Rencontre Deputy Prime Minister-Alvaro : rien de plus normal. C’est ce que laisse entendre Ivan Collendavelloo qui s’est improvisé défenseur du trustee de Planet Earth Institute dans sa déclaration à la presse : «Je suis quand même le n°2 du gouvernement et cette personne veut investir des milliards de roupies dans mon pays.» Il s’est entretenu avec le businessman le jeudi 9 mars : «Il m’a fourni des explications. C’est une personne qui vient investir des milliards de roupies dans mon pays et dans le secteur énergétique. Il a tenu à m’expliquer que l’argent qu’il investit dans le secteur énergétique n’est pas de l’argent volé (…)»

 

Il y avait ça aussi le jeudi 9 mars… 

 

La Banque de Maurice sort de son silence.

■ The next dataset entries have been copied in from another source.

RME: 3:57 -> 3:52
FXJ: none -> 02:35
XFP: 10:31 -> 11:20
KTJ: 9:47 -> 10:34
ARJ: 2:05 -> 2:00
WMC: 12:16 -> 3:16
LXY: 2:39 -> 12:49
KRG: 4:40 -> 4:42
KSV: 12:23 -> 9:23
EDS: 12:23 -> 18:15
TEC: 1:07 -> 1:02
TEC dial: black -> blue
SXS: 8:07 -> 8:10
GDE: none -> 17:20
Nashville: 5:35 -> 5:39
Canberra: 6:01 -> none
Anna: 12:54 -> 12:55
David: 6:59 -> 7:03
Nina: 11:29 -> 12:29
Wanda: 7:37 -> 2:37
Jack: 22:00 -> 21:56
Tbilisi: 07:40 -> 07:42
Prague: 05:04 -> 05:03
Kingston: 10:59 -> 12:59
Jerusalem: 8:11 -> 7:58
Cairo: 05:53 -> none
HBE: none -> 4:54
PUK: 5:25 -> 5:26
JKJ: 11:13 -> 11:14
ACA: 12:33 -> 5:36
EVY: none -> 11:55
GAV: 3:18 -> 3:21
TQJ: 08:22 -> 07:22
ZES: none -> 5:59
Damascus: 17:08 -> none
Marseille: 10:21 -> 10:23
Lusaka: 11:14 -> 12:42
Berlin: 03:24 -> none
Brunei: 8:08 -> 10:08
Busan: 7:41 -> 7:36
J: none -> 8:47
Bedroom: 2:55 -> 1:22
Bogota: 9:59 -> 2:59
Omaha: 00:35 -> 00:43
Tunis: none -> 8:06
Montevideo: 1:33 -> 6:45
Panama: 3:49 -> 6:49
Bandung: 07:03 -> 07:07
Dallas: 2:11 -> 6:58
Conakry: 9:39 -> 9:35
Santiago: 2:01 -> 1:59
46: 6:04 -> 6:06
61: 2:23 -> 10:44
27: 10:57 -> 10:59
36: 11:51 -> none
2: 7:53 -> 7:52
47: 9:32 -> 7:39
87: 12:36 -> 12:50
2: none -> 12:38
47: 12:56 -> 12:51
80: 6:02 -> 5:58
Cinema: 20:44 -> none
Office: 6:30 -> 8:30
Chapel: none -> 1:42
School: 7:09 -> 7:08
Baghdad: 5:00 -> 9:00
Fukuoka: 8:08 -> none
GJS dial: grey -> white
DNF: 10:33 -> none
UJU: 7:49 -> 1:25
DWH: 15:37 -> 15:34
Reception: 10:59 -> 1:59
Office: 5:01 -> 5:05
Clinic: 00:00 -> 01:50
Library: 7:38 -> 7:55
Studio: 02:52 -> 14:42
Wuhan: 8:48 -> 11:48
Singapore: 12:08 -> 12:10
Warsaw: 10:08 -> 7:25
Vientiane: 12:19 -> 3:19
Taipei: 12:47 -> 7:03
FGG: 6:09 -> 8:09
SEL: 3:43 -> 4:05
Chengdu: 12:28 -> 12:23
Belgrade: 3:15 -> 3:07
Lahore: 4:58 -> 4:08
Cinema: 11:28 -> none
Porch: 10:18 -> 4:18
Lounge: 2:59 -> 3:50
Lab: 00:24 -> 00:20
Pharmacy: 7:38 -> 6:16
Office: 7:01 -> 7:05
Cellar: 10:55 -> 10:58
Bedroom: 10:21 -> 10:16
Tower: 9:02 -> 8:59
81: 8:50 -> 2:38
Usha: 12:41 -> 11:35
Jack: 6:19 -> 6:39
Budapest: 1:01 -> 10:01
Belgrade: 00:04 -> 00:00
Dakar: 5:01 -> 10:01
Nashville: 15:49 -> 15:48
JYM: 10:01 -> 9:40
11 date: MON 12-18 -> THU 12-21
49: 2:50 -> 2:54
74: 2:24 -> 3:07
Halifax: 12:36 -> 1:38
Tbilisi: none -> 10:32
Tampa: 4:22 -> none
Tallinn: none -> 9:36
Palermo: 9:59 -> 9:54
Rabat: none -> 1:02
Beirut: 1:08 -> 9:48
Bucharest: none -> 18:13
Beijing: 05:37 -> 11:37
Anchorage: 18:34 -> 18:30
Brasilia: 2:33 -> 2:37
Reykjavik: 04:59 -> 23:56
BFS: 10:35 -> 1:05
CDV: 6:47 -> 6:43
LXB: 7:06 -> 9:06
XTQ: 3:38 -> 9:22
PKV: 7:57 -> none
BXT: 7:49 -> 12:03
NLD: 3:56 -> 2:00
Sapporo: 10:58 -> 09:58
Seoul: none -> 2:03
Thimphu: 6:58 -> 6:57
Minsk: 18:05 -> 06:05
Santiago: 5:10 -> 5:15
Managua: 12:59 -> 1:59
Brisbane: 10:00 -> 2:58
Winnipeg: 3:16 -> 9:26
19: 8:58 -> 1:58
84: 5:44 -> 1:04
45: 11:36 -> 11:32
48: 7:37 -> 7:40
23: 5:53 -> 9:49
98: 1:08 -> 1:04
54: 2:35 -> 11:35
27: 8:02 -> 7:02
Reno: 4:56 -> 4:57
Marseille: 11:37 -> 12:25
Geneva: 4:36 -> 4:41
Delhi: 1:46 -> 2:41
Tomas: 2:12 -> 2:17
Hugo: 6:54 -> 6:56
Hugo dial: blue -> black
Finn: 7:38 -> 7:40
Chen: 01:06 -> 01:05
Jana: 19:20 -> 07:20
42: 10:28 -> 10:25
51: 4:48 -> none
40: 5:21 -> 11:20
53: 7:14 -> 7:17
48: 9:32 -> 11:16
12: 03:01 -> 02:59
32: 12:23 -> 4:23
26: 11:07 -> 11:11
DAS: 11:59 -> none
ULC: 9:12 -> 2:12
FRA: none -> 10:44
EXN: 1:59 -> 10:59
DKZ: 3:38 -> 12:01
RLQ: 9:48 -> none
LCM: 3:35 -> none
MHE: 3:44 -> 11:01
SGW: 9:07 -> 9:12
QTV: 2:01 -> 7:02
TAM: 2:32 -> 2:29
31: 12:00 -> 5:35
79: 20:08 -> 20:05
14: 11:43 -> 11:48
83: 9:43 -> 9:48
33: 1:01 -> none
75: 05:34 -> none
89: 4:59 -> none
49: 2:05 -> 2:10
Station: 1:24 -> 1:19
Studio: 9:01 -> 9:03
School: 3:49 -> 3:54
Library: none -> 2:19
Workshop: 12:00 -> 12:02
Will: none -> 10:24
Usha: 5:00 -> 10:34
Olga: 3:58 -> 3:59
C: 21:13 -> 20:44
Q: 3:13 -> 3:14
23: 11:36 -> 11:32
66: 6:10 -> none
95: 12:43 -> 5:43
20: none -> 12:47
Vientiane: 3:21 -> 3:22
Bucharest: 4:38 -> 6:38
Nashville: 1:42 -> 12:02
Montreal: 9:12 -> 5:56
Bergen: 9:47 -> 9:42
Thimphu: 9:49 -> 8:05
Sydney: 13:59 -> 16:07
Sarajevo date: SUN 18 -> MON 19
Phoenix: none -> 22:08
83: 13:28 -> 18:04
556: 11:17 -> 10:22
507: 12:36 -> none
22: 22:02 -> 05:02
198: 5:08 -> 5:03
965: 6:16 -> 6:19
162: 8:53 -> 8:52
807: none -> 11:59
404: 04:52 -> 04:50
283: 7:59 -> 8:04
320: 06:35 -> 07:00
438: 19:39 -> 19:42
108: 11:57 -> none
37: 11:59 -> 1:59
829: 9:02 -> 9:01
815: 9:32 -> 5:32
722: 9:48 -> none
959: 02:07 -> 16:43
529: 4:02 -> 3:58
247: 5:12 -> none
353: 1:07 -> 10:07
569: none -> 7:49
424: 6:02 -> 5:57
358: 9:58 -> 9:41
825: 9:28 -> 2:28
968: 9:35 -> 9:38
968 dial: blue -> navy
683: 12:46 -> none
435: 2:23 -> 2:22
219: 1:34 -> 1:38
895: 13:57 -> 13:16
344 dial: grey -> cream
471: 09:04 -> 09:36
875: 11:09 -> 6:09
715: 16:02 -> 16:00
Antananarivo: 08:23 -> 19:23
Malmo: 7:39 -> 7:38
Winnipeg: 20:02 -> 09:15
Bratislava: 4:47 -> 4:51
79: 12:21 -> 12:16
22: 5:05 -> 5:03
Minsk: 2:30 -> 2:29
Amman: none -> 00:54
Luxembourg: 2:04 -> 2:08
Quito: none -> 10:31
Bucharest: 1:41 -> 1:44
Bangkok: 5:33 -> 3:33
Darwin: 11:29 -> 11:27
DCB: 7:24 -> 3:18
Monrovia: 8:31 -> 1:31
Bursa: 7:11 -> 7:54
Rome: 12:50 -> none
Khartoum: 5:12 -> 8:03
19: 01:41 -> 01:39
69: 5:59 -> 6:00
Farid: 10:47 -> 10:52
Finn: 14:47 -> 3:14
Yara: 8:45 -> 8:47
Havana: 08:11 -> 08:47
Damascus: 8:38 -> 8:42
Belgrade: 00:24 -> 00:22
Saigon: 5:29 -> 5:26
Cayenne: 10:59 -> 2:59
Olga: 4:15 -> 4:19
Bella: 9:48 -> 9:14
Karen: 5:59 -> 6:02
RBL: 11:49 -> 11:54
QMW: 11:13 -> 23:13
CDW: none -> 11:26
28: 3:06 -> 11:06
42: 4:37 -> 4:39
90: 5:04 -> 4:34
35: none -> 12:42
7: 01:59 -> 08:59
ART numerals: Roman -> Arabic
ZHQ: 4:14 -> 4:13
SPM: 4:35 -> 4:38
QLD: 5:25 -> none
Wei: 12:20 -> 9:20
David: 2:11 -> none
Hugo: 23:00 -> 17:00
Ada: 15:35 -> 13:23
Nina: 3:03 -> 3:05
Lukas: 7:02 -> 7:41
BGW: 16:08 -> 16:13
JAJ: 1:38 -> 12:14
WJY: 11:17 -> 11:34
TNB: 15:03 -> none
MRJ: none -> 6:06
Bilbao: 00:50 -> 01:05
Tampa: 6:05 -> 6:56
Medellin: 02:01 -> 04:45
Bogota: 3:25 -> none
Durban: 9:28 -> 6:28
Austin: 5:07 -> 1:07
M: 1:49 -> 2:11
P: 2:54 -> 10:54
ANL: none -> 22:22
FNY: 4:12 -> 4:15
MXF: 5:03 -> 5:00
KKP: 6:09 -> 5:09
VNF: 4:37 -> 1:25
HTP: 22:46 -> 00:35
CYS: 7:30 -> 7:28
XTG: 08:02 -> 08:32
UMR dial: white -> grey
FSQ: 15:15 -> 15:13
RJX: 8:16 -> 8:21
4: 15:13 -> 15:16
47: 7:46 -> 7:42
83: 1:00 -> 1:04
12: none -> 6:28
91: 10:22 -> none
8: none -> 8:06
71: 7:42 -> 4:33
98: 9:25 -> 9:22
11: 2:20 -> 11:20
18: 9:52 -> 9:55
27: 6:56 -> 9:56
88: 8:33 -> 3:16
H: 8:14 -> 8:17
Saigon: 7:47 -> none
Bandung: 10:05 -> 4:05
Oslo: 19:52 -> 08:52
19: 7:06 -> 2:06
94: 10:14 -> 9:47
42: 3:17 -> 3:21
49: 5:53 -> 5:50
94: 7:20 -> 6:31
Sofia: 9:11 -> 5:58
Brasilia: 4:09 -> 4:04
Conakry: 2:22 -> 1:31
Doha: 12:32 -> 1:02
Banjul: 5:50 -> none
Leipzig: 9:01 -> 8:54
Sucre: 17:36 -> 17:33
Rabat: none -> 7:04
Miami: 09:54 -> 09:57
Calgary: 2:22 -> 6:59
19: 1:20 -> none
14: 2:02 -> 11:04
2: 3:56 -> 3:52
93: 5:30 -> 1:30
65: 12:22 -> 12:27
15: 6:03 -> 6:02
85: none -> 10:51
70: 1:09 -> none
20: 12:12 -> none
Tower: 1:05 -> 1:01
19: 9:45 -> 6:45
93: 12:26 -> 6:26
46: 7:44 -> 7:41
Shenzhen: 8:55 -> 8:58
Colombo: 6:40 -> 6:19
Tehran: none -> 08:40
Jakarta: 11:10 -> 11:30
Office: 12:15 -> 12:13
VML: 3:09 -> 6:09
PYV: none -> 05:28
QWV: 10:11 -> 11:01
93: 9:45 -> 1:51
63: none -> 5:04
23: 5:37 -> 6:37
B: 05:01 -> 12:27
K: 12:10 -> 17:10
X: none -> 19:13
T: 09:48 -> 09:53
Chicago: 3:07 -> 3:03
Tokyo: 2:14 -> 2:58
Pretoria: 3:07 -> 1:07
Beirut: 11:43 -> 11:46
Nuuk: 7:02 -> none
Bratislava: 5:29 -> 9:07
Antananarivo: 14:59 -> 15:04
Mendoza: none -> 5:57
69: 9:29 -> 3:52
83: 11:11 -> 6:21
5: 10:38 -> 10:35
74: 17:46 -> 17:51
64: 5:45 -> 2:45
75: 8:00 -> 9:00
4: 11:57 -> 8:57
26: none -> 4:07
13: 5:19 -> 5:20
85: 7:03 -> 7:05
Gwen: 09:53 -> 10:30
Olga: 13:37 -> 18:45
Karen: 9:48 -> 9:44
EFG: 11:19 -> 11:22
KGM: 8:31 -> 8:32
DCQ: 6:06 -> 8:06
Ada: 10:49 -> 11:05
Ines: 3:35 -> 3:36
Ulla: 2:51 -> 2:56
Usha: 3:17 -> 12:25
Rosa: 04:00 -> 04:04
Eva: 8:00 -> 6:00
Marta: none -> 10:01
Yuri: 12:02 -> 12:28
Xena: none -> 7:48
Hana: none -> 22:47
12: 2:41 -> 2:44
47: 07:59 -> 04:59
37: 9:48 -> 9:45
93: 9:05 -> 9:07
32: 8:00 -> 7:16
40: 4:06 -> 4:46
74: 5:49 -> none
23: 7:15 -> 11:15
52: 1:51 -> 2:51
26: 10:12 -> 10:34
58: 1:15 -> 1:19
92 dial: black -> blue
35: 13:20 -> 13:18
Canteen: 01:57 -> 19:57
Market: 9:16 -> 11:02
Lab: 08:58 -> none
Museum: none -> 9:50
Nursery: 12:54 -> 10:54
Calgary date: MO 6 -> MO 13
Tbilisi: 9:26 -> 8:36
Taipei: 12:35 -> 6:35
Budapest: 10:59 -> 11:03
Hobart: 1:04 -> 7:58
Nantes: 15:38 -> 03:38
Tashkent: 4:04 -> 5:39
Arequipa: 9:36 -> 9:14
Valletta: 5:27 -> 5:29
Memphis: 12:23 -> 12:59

Ça lui a pris du temps ! Et elle a décidé, à travers un communiqué, qu’elle n’avait jamais reçu une demande pour obtenir une banking licence venant d’une entreprise d’Alvaro Sobrinho. Pourtant, c’est le ministre des Services financiers, Sudhir Sesungkur, qui avait déclaré, il y a quelques jours, que la BoM avait refusé une banking licence au businessman angolais. 

 

Paul Bérenger veut des réponses

 

Il veut de la transparence ! Il la réclame, même. Non, le leader du MMM ne veut pas d’un chemisier see through mais bien que la FSC fasse disparaître les zones d’ombre qui entourent Alvaro Sobrinho : «Elle doit rendre publique la lettre qu’elle a envoyée au Portugal pour demander des informations sur le businessman. Il nous faut la réponse aussi.» Pour le leader du MMM, il n’y a pas de doute, le businessman angolais n’est pas irréprochable : «Le monde entier sait ce qu’il est. C’est juste à Maurice qu’on ne voit rien.» Et pour lui, il n’y a aucun doute,«cette affaire fait du tort à Maurice.»